What really made her wince was his parting remark in the street:

‘Your roaming days are over, little gypsy.’



The pace of the preparations accelerated until the eve of the wedding was upon Copper. Oddly, she found herself in the same state as she’d been the night she’d parted from Amory: hot and cold shivers running through her body, sleep evading her. She felt quite ill. As on that occasion, she knew she was facing a momentous turning point in her life, and wondered whether she was taking the right path. She had been so independent up to now. Being lonely and vulnerable was part of that independence, though she’d found it hard at times.

Life with Henry was going to be far more comfortable, perhaps, but far less emancipated – whatever promises he made about not cramping her style. Men always imagined they were undemanding and easy-going; but it soon turned out that the going was only easy if it went their way.

She’d done so much. She’d grown and developed as a person. Would that process continue as Henry’s wife? Or would she end up, somewhere down the line, wishing she’d stayed single? Perhaps regretting her decision to give up the independence she’d worked so hard to achieve?

She’d expected to feel a lot happier on the eve of her second wedding. Perhaps she would wake tomorrow full of joy?



In the event, she slept little. Dior arrived the next morning at nine to help her dress and then take her to the cathedral. He was wearing his white work coat for the important business of dressing her, his English suit in a carefully zipped bag. For some reason, that sent Copper into fits of nervous giggles.

He fussed over her with deadly seriousness. There were never any jokes or gossip when he was working. The slightest wriggle or sigh would provoke a stern rebuke. Even Pearl was not permitted to assist, but had to sit silently in a corner.

‘You look a dream,’ he sighed at last, stepping back to admire his handiwork. ‘I always said you had the perfect figure.’

‘You always said my bust was too small.’

‘Tastes change,’ he replied with equanimity. ‘You have big shadows under your eyes, my dear.
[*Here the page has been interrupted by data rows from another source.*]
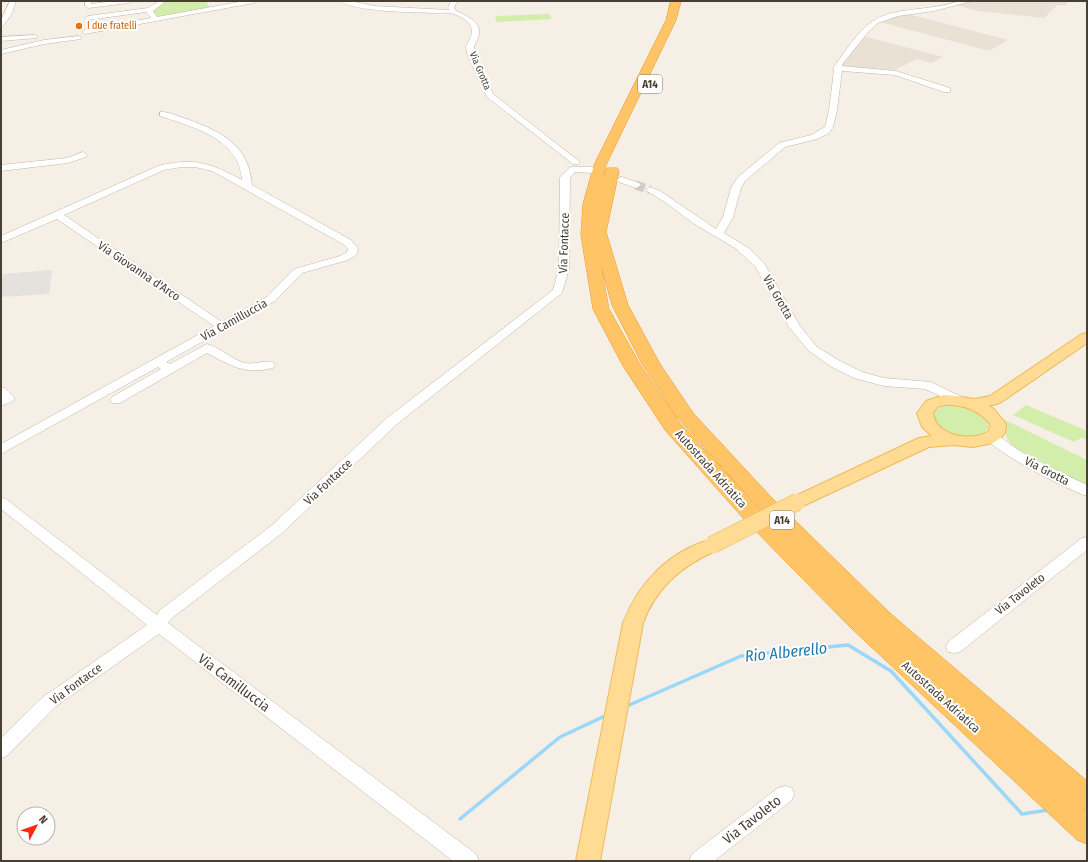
<svg xmlns="http://www.w3.org/2000/svg" width="1088" height="862" font-family="'Fira Sans Condensed',sans-serif">
	<style>
		.residential { fill: #e9e1d3 }
		.green { fill: #d3edaa }
		.parking { fill: #e5e2de }
		.lines { fill: none; stroke-linecap: round; stroke-linejoin: round }
		.stream { stroke: #9bd7f8; stroke-width: 3.5 }
		.minor-tunnel { stroke: #d2ccc2; stroke-width: 9; stroke-dasharray: 9 4.5; stroke-linecap: butt }
		.minor-casing { stroke: #c1b7a7; stroke-width: 1 }
		.major-casing { stroke: #f0ba58; stroke-width: 2 }
		.highway-casing { stroke: #ee9927; stroke-width: 1 }
		.minor { fill: #fff; fill-rule: evenodd }
		.major { fill: #ffdb94; fill-rule: evenodd }
		.highway { fill: #ffc466; fill-rule: evenodd }
		.major-bridge-casing { stroke: #f0ba58; stroke-width: 18; stroke-linecap: butt }
		.major-bridge { stroke: #ffdb94; stroke-width: 17 }
		.food-dot { fill: #e8710a; stroke: #fff; stroke-width: 1.5 }
		.labels { text-anchor: middle; dominant-baseline: central; stroke-width: 4; stroke-linejoin: round; paint-order: stroke }
		.far-food-label { font-size: 10px; fill: #c56008; stroke: #fff; text-anchor: start }
		.far-street-label { font-size: 10px; fill: #483f34; stroke: #fff }
		.shield { fill: #fff; stroke: #7f7971; stroke-width: 1 }
		.shield-label { font-size: 11px; font-weight: bold; fill: #483f34 }
		.street-label { font-size: 12px; fill: #483f34; stroke: #fff }
		.near-street-label { font-size: 14px; fill: #483f34; stroke: #fff }
		.near-water-label { font-size: 16px; font-style: italic; fill: #207aae; stroke: #fff }
	</style>
	<rect width="100%" height="100%" fill="#f5efe6"/>
	<path class="residential" d="M 971,1 L 1067,1 L 1066,5 L 1057,5 L 1044,18 L 978,11 L 956,5 Z
		M 904,13 L 1008,40 L 991,50 L 986,50 L 880,22 Z
		M 863,36 L 943,57 L 931,63 L 917,59 L 893,71 L 840,67 Z"/>
	<path class="green" d="M 166,1 L 206,1 L 210,8 L 162,16 L 156,16 L 153,11 Z
		M 549,14 L 552,19 L 497,22 L 495,16 Z
		M 954,404 C 963,406 1000,418 984,433 C 972,443 947,435 937,426 C 935,423 933,418 932,415 L 934,410 L 946,405 Z
		M 1026,405 L 1087,431 L 1087,440 L 1081,438 L 1074,442 L 1013,415 Z
		M 1003,419 L 1087,460 L 1087,486 L 1014,447 L 1007,439 Z"/>
	<path class="parking" d="M 51,270 L 52,272 L 49,294 L 1,297 L 1,274 Z"/>
	<g class="lines">
		<path class="stream" d="M 627,706 L 741,656 L 848,645 L 891,671 L 1022,814 L 1048,810
			M 460,819 L 560,737 L 607,715"/>
		<path class="minor-tunnel" d="M 636,185 L 650,190"/>
		<defs>
			<path id="minor" d="M 10,1 L 16,1 L 11,15 L 3,26 L 1,27 L 1,20 Z
				M 85,1 L 91,1 L 91,4 L 113,1 L 132,1 L 129,3 L 88,8 L 85,6 Z
				M 159,1 L 166,1 L 153,11 L 157,17 L 244,1 L 257,1 L 254,3 L 85,34 L 82,32 L 85,30 L 151,18 L 146,12 L 88,20 L 85,18 L 88,16 L 148,8 Z
				M 340,1 L 351,1 L 374,6 L 449,10 L 448,8 L 451,1 L 457,1 L 454,8 L 455,10 C 473,19 487,25 474,46 L 475,54 L 493,94 L 580,162 L 579,164 L 573,164 L 487,97 L 467,54 L 466,46 C 477,30 472,21 454,14 C 448,12 440,13 433,13 C 413,12 355,12 340,1 Z
				M 961,1 L 972,1 L 934,11 L 898,16 L 878,23 L 869,31 L 843,63 L 842,66 L 896,71 L 950,88 L 950,92 L 944,92 L 895,75 L 842,71 L 837,110 L 833,127 L 829,133 L 817,139 L 785,147 L 745,181 L 741,188 L 733,217 L 724,233 L 750,249 L 764,263 L 800,326 L 817,347 L 840,361 L 862,372 L 884,378 L 931,382 L 964,398 L 966,401 L 964,404 L 960,405 L 925,389 L 884,386 L 854,378 L 832,367 L 809,351 L 789,327 L 755,266 L 735,248 L 693,223 L 665,202 L 645,190 L 650,187 L 660,191 L 716,229 L 723,217 L 731,188 L 738,177 L 779,143 L 811,135 L 825,127 L 829,110 L 834,70 L 833,68 C 844,53 857,32 873,21 C 890,10 914,10 933,7 C 942,6 952,3 961,1 Z
				M 35,35 L 38,37 L 37,38 L 1,41 L 1,37 Z
				M 79,36 L 82,38 L 81,39 L 44,44 L 1,54 L 1,50 L 44,40 Z
				M 160,112 C 168,111 179,117 187,119 C 222,132 249,145 252,185 L 351,240 L 358,248 L 357,254 L 348,260 L 302,273 L 275,301 L 166,362 L 170,364 L 207,344 C 221,348 231,359 245,363 C 254,365 264,360 273,362 L 275,365 L 273,368 C 244,375 232,366 207,353 L 120,403 L 112,403 L 110,400 L 112,397 L 161,369 L 158,367 L 1,454 L 1,444 L 214,326 L 57,219 L 1,243 L 1,236 L 158,166 C 195,157 210,163 242,180 C 240,139 193,127 160,116 ZM 182,167 L 195,167 L 212,171 L 343,244 L 348,249 L 347,252 L 340,256 L 294,269 L 267,297 L 222,322 L 64,215 L 164,170 Z
				M 83,152 L 87,155 L 86,157 L 68,163 L 1,171 L 1,165 L 67,158 Z
				M 572,167 L 592,167 L 596,170 L 592,173 L 575,172 L 570,178 L 569,269 L 562,293 L 397,424 L 281,534 L 172,618 L 168,623 L 476,854 L 479,861 L 453,861 L 159,634 L 55,707 L 7,756 L 1,758 L 1,738 L 43,697 L 147,625 L 1,509 L 1,497 L 6,499 L 157,615 L 160,610 L 271,526 L 387,418 L 553,290 L 559,269 L 560,177 L 569,168 Z
				M 622,177 L 639,183 L 641,185 L 636,188 L 619,182 L 617,180 L 619,178 Z
				M 1,387 L 5,388 L 15,398 L 13,401 L 1,406 Z
				M 992,433 C 999,435 1013,447 1020,451 C 1042,464 1065,474 1087,485 L 1087,496 C 1067,490 996,453 985,437 L 987,434 Z
				M 1087,537 L 1087,550 L 960,652 L 954,653 L 948,652 L 946,647 L 948,642 L 1082,538 Z
				M 785,786 L 792,788 L 794,794 L 792,800 L 714,861 L 689,861 L 692,854 L 778,788 Z"/>
			<path id="major" d="M 1087,333 L 1087,343 L 1000,403 L 989,406 L 994,409 L 1006,424 L 1005,433 L 1002,437 L 993,443 L 973,447 L 953,445 L 929,447 L 803,506 L 797,508 L 791,506 L 788,502 L 791,498 L 919,438 L 932,436 L 922,427 L 917,413 L 926,401 L 944,395 L 956,396 L 974,399 L 990,396 L 1082,334 ZM 945,405 C 964,404 978,410 990,424 L 989,431 C 975,440 950,438 938,425 C 935,422 934,417 933,413 L 937,407 Z
				M 712,539 L 718,540 L 721,545 L 718,550 C 684,564 656,587 643,623 L 600,861 L 576,861 L 623,623 C 639,582 669,551 712,539 Z"/>
			<path id="highway" d="M 671,1 L 681,1 L 676,20 L 606,165 L 603,177 L 607,168 L 617,168 L 619,171 L 606,232 L 628,305 L 660,364 L 693,413 L 771,497 L 891,614 L 1087,781 L 1087,810 L 1082,809 L 1087,813 L 1087,844 L 1077,840 L 850,627 L 743,518 L 665,430 L 623,366 L 593,309 L 581,235 L 583,204 L 594,165 L 666,20 ZM 601,265 L 612,305 L 642,364 L 677,417 L 766,516 L 679,422 L 641,366 L 609,309 Z"/>
		</defs>
		<use href="#minor" class="minor-casing"/>
		<use href="#major" class="major-casing"/>
		<use href="#highway" class="highway-casing"/>
		<use href="#minor" class="minor"/>
		<use href="#major" class="major"/>
		<use href="#highway" class="highway"/>
		<defs>
			<path id="major-bridge" d="M 712,545 L 797,502"/>
		</defs>
		<use href="#major-bridge" class="major-bridge-casing"/>
		<use href="#major-bridge" class="major-bridge"/>
	</g>
	<circle class="food-dot" cx="79" cy="26" r="4"/>
	<g class="labels">
		<g class="far-food-label">
			<text x="87" y="26">I due fratelli</text>
		</g>
		<g class="far-street-label">
			<text transform="translate(480 71) rotate(67)">Via Grotta</text>
		</g>
		<g class="shield">
			<rect x="638" y="75" width="24" height="18" rx="3"/>
			<rect x="770" y="511" width="24" height="18" rx="3"/>
		</g>
		<g class="shield-label">
			<text x="650" y="84">A14</text>
			<text x="782" y="520">A14</text>
		</g>
		<g class="street-label">
			<text transform="translate(564 243) rotate(-88)">Via Fontacce</text>
			<text transform="translate(139 271) rotate(34)">Via Giovanna d'Arco</text>
			<text transform="translate(778 297) rotate(60)">Via Grotta</text>
			<text transform="translate(234 320) rotate(-29)">Via Camilluccia</text>
			<text transform="translate(711 469) rotate(48)">Autostrada Adriatica</text>
			<text transform="translate(1047 471) rotate(27)">Via Grotta</text>
			<text transform="translate(328 482) rotate(-43)">Via Fontacce</text>
			<text transform="translate(1020 594) rotate(-38)">Via Tavoleto</text>
			<text transform="translate(76 684) rotate(-36)">Via Fontacce</text>
			<text transform="translate(941 697) rotate(42)">Autostrada Adriatica</text>
		</g>
		<g class="near-street-label">
			<text transform="translate(234 683) rotate(37)">Via Camilluccia</text>
			<text transform="translate(752 820) rotate(-38)">Via Tavoleto</text>
		</g>
		<g class="near-water-label">
			<text transform="translate(786 652) rotate(-6)">Rio Alberello</text>
		</g>
	</g>
	<rect width="1088" height="862" fill="none" stroke="#483f34" stroke-width="4"/>
	<g transform="translate(36 826) rotate(49)"><circle r="19" fill="#ffffff" stroke="#b6b2ae"/>
	<path d="M0-3L7 15L0 10L-7 15Z" fill="#ff2912"/>
	<text y="-6" font-size="11" font-weight="bold" text-anchor="middle" fill="#483f34">N</text>
	</g>
</svg>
But the effect is not displeasing.’

‘I’ll do something about that.’ She did her make-up and inspected herself in the mirror. Dior was right – she did look a dream. The dusty-blue silk set off her hair and complexion extremely well, and of course the design itself was irreproachable. He fitted the little hat on her head carefully and adjusted the scrap of lace veil over her eyes. The bouquet he’d picked out was, predictably, huge and baroque. She clutched it like a shield. ‘It’s going to be hard to give you away,’ he said, his hazel eyes moist. ‘But it’s time to go, my dear.’